#### Supplied entries
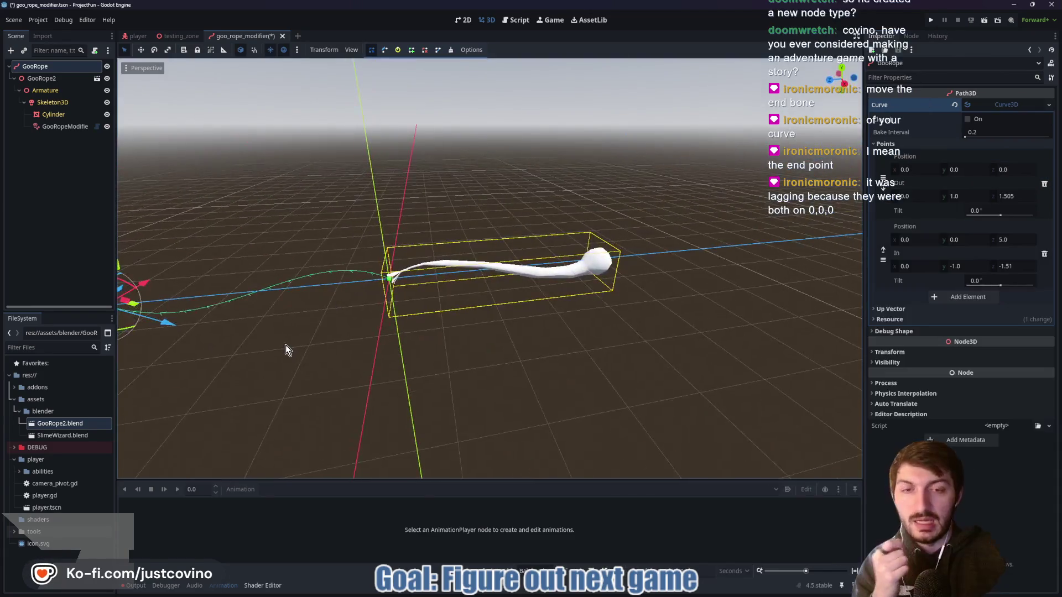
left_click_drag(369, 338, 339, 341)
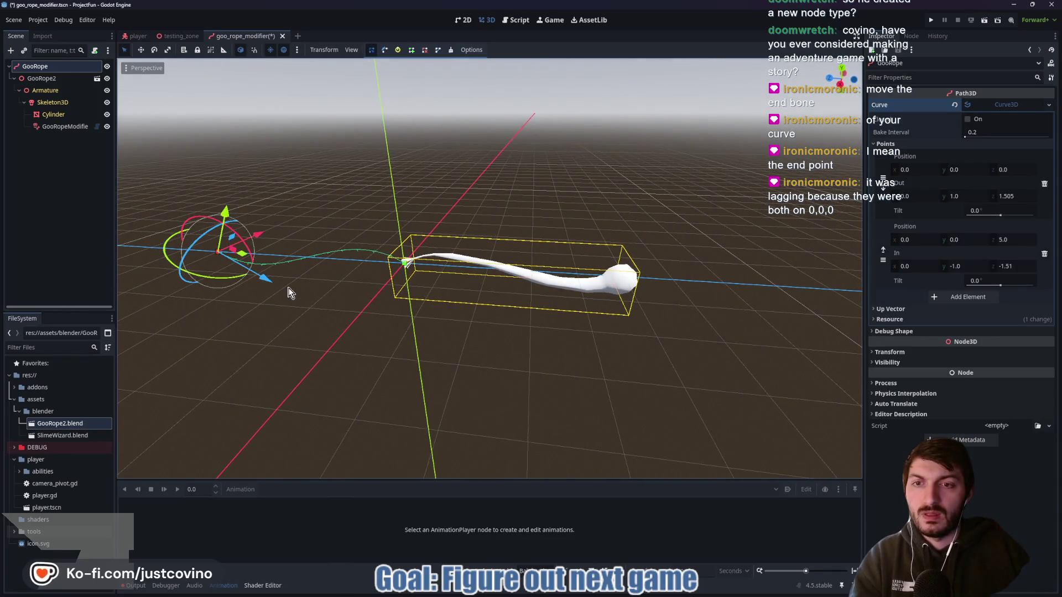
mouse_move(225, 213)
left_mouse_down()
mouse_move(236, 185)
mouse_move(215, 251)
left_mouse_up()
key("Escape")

#### Task description
Images are to be left out when the records above are written out again exactly.

#### Answer space
left_click_drag(369, 338, 339, 341)
mouse_move(225, 213)
left_mouse_down()
mouse_move(236, 185)
mouse_move(215, 251)
left_mouse_up()
key("Escape")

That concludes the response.